DA DONNA A DONNA, DA CRONISTA A CRONISTA: LA PROSSIMA VOLTA INSULTALO, QUEL PRIMATE

Dunque, vediamo, se capisco bene Greta Beccaglia, la bella (sì, bella, bellissima) giornalista sportiva inviata di “Toscana Tv”, presa a manate sul sedere da un tifoso, anzi, da un inqualificabile soggetto maschile, fuori dallo stadio di Empoli, ha sbagliato l’abbigliamento.

Avesse indossato un bel saio, stretto in vita dalla corda d’ordinanza, non le sarebbe capitato niente. Perché nessuno avrebbe visto la sua perfetta silhouette.

E’ la stessa Greta ad avere il dubbio: quei suoi jeans stretti possono avere incitato la suddetta manata.

Seconda osservazione: il soggetto, sempre inqualificabile, che solo per eleganza dello scrivere non chiamo semplicemente “stronzo”, non si è minimamente preoccupato del fatto che la sua azione fosse ripresa dalle telecamere.

Anzi, forse ne era quasi lusingato. Data la ribalta, la sua bravata avrebbe avuto risonanza mediatica, con il relativo quarto d’ora di gloria Warholiana.

Ecco, diciamo che qui i problemi sono almeno due: Greta che si fa venire il dubbio sui jeans e l’inesistente senso del limite dei protagonisti maschili di questo tristissimo episodio (sì, protagonisti al plurale perché al campione che ha allungato la mano sono seguiti gli insulti di altri soggetti della medesima levatura).

Un fatto deve essere chiaro: se una bella ragazza come la collega Beccaglia decide di indossare un paio di jeans attillati, è nel pieno diritto di farlo anche se lo scopo è unicamente quello di sottolineare la sua linea perfetta. Cioè, noi donne non ci vestiamo solo per coprirci, lo facciamo anche scegliendo ciò che ci fa apparire meglio. E questo non può essere una colpa, anche se la scelta modaiola attira l’attenzione.

Il punto è che allo sguardo, legittimo, non può, non deve, seguire un crescendo di fischi o pacche ben assestate.

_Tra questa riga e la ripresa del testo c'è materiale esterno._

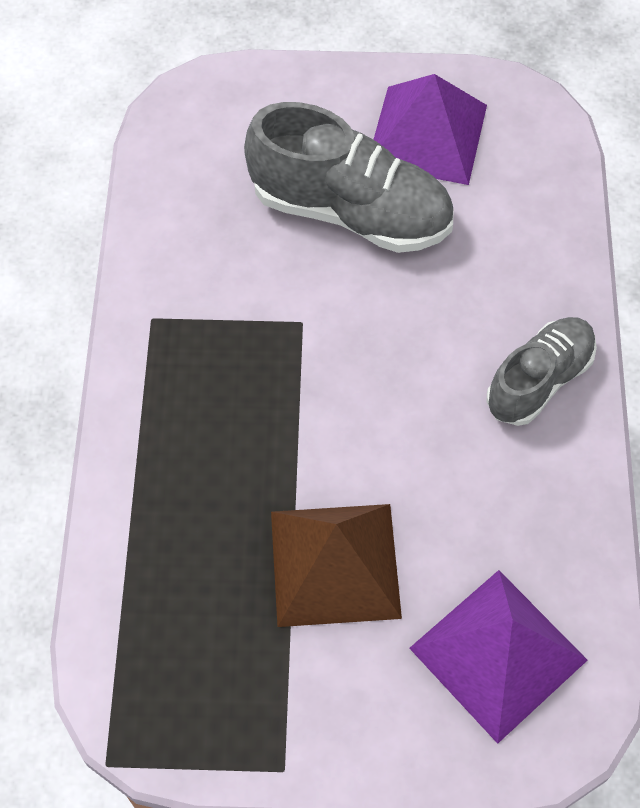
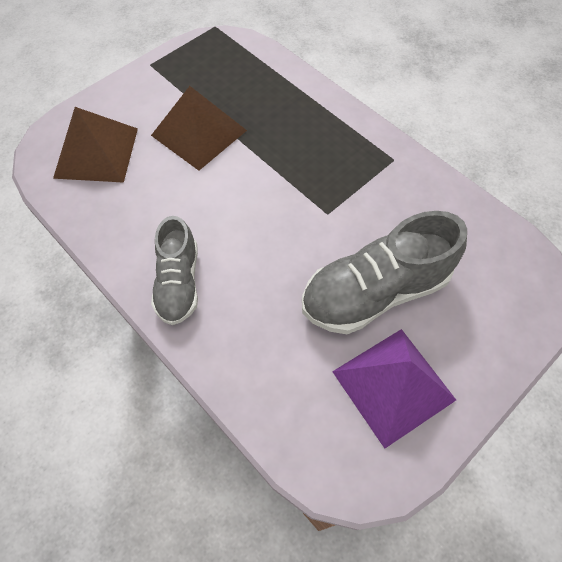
camera: 135 degrees right, 0 degrees up
purple pyramid [409,570,587,744] -> brown pyramid [53,107,138,183]

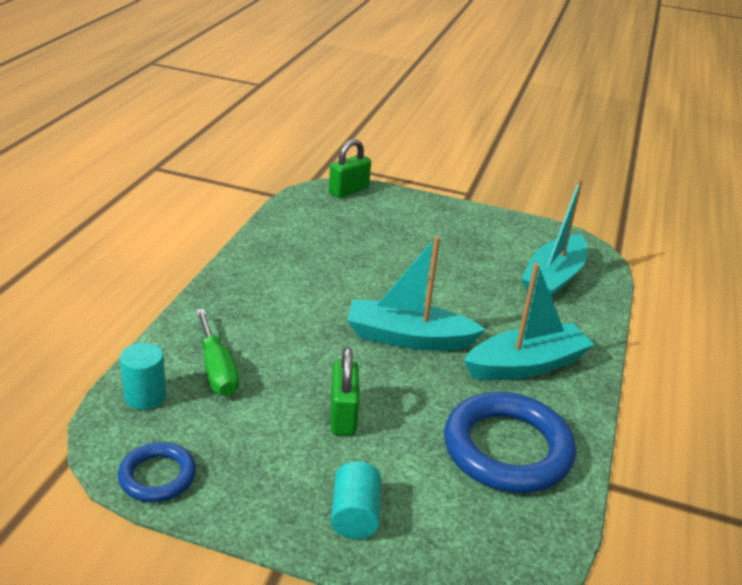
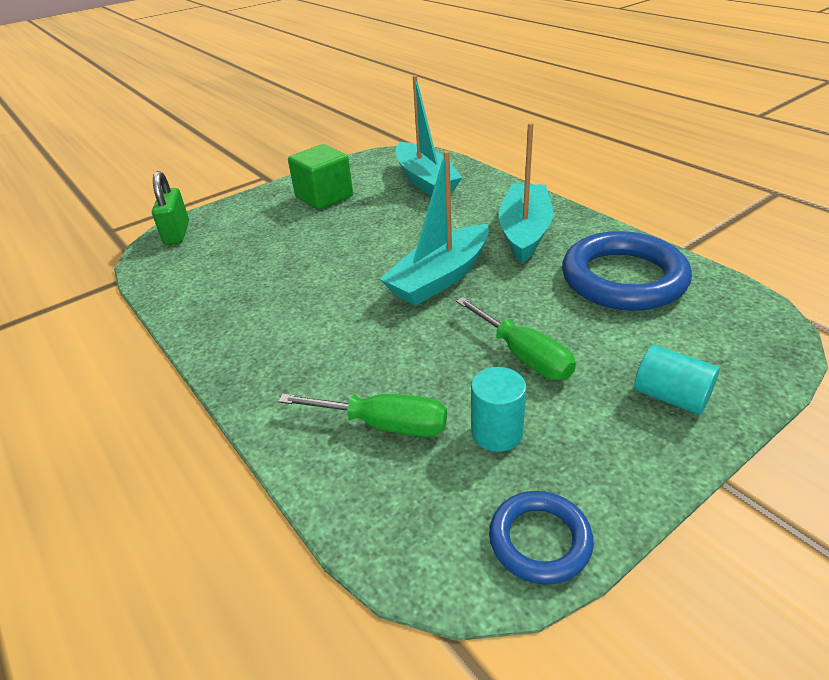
camera: 50 degrees left, 5 degrees up
turquoise cylinder [120,343,166,410] -> turquoise cylinder moved to [471,367,527,452]
green padlock [330,347,359,436] -> green screwdriver [456,297,576,380]
none -> green cube [288,144,353,210]

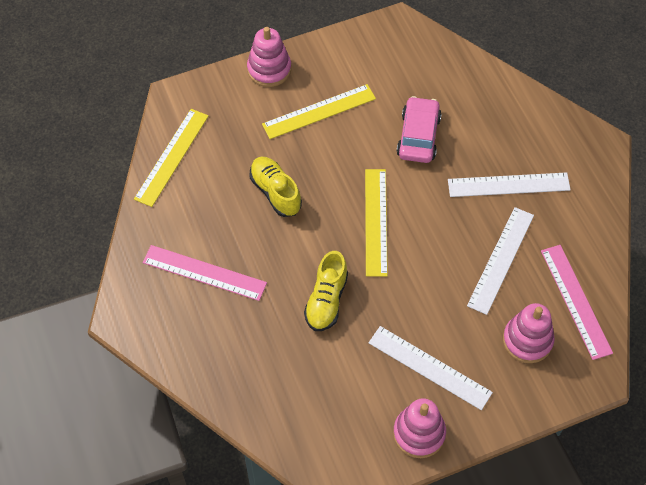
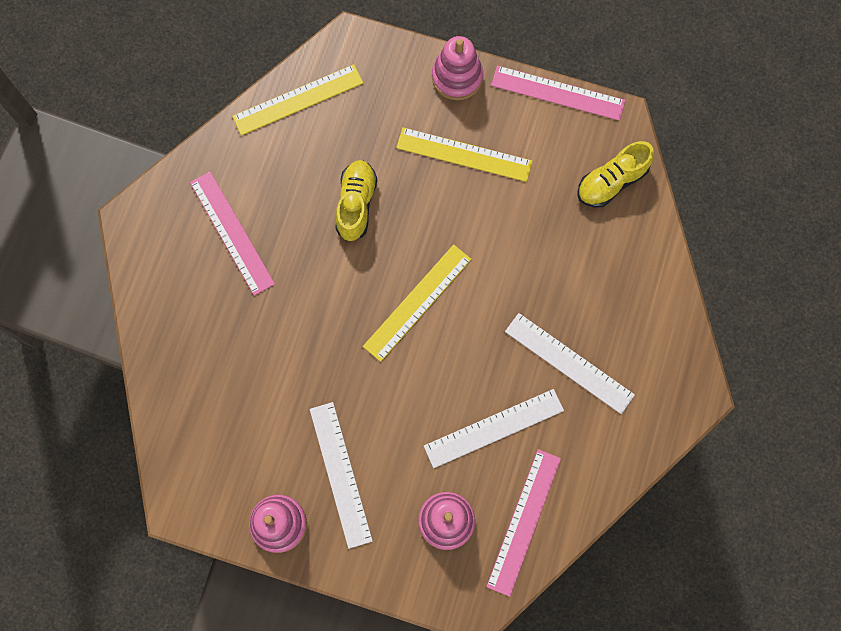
camera: 40 degrees right, 15 degrees up
yellow shoe [304,251,348,331] -> yellow shoe moved to [577,141,654,207]
pink car [397,96,441,163] -> none
none -> pink ruler [491,65,625,121]

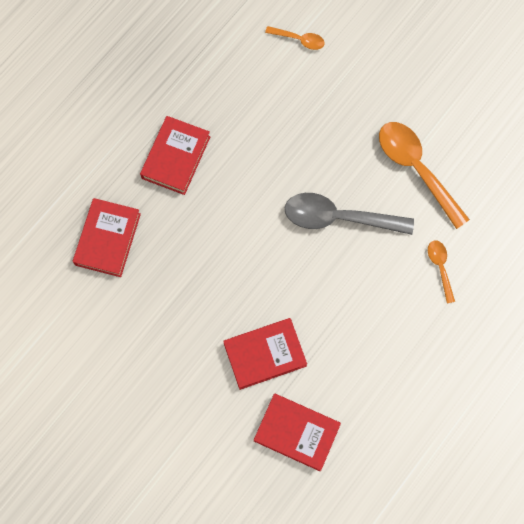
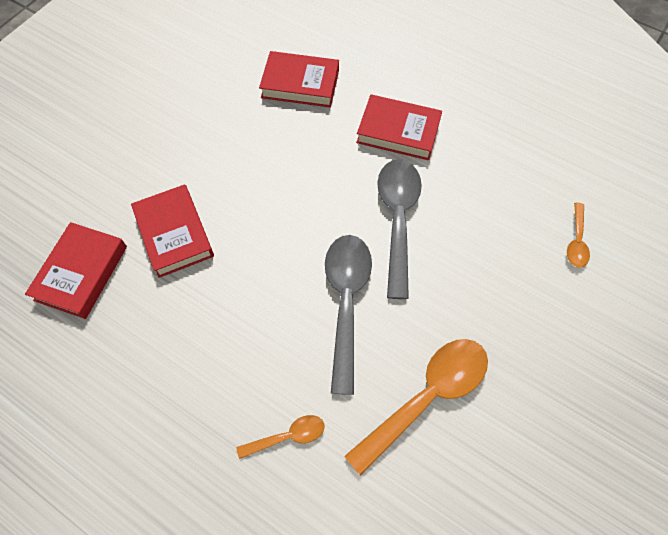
camera: 85 degrees right, 10 degrees down
none -> grey spoon [377,159,422,299]

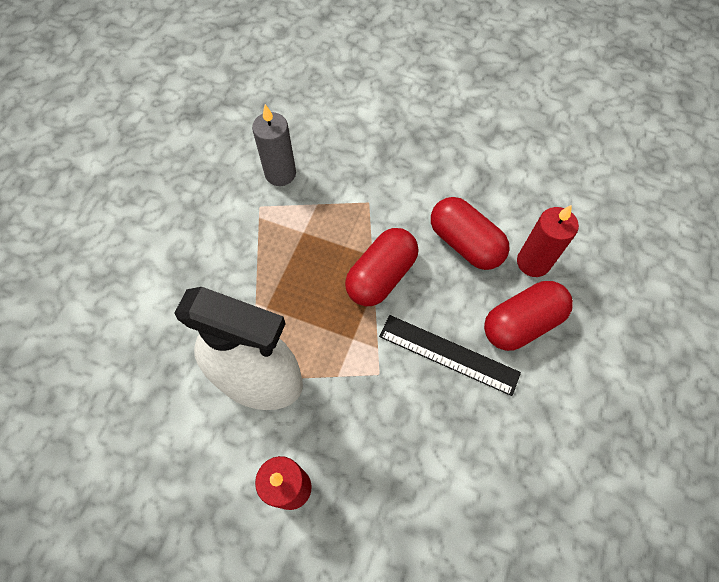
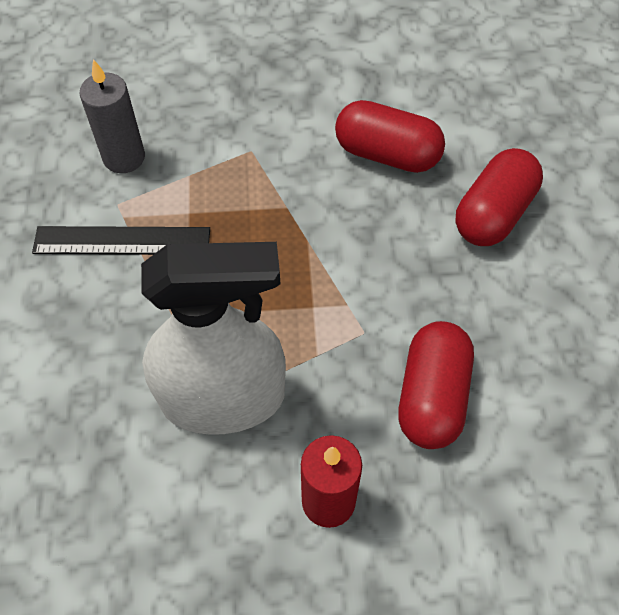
camera: 25 degrees left, 5 degrees down
red capsule [345,228,418,306] -> red capsule moved to [398,321,474,449]
black ruler [379,315,521,396] -> black ruler moved to [32,226,210,255]
red candle [517,205,579,277] -> none

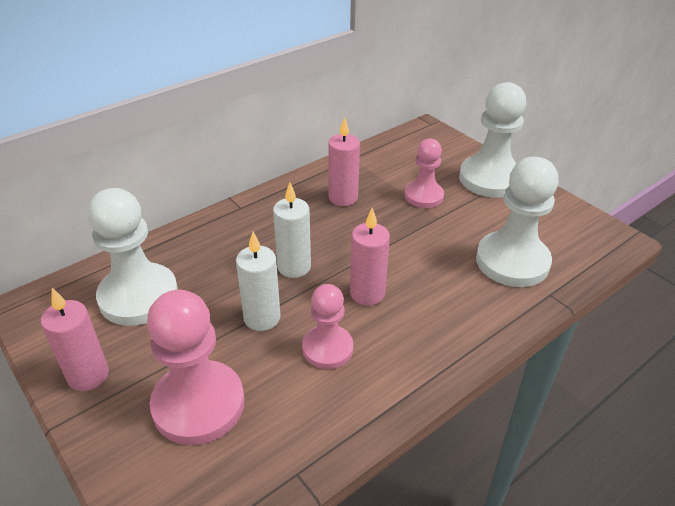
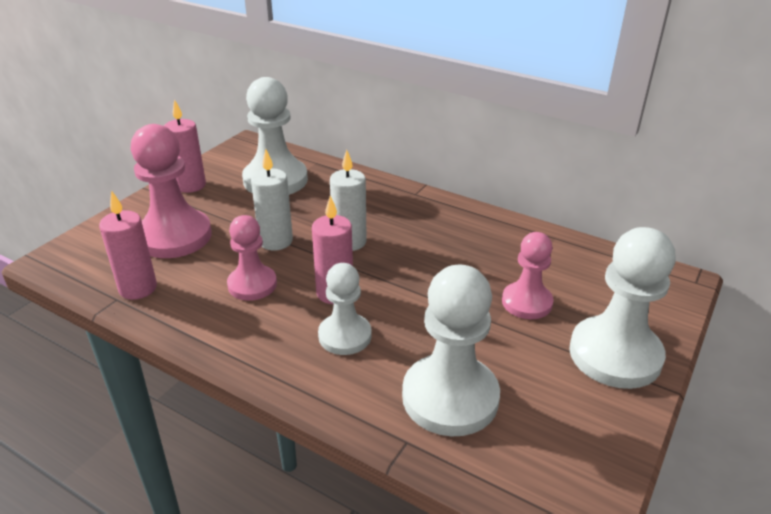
camera: 70 degrees right, 5 degrees down
pink candle [328,117,360,206] -> pink candle moved to [99,190,157,300]
none -> white pawn [318,263,372,355]

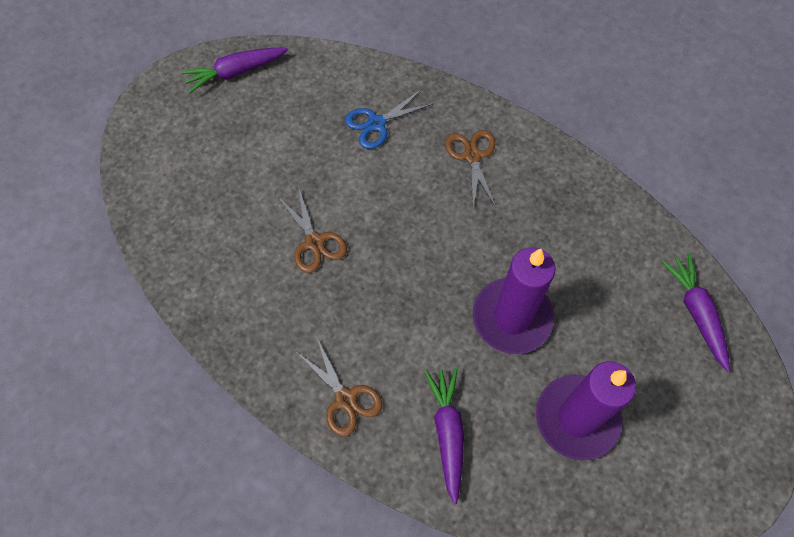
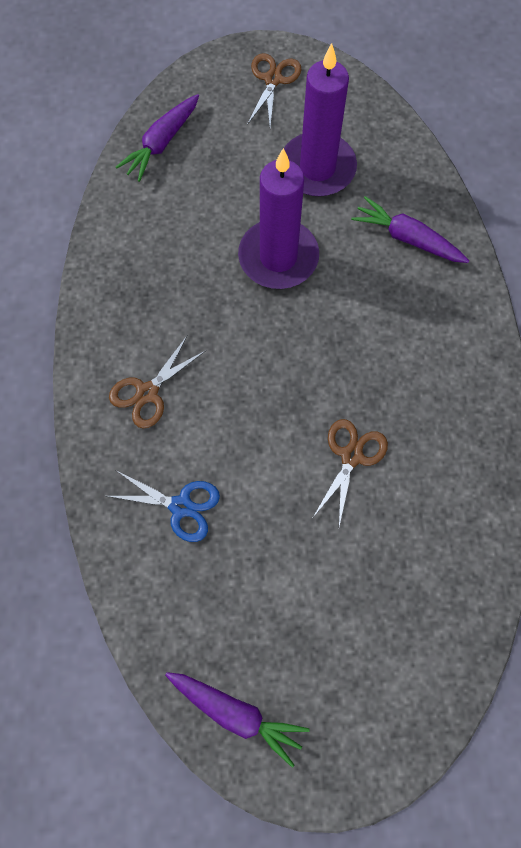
camera: 130 degrees left, 5 degrees up
brown scissors [295,338,382,437] -> brown scissors moved to [247,53,302,127]
purple carrot [425,368,464,504] -> purple carrot turned 75 degrees clockwise [351,196,469,263]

Ragione da vendere ha Greta quando dice che lei è fortunata perché avendo la visibilità che il mestiere le conferisce, può denunciare facendosi sentire. Ma quante altre donne che lavorano hanno subìto il medesimo trattamento nell’anonimato dell’ufficio, da parte di qualche vicino di scrivania, o peggio, da parte del capo che, protetto dal rango superiore, si sentiva in diritto di procedere?

Una parola anche sul collega della Beccaglia che, da studio, le dice di non farci caso e andare avanti, frase infelice di cui poi si è lungamente scusato: perché un moto di ribellione da parte sua non è venuto subito?

Tutta questa faccenda mi fa tonare in mente la questione della mancata sedia in Turchia alla presidente della Commissione Europea Ursula Von der Leyen, con quel tiepido Charles Michel che non riesce né a cederle il posto, né a chiedere una sedia in più.

Se la prossima volta che una giornalista subisce un’umiliazione del genere in diretta reagisce con un insulto bello pesante, da camionista e da camallo, credo che non avrò niente da dire. Perché quello è probabilmente l’unico modo di comunicare con certi primati.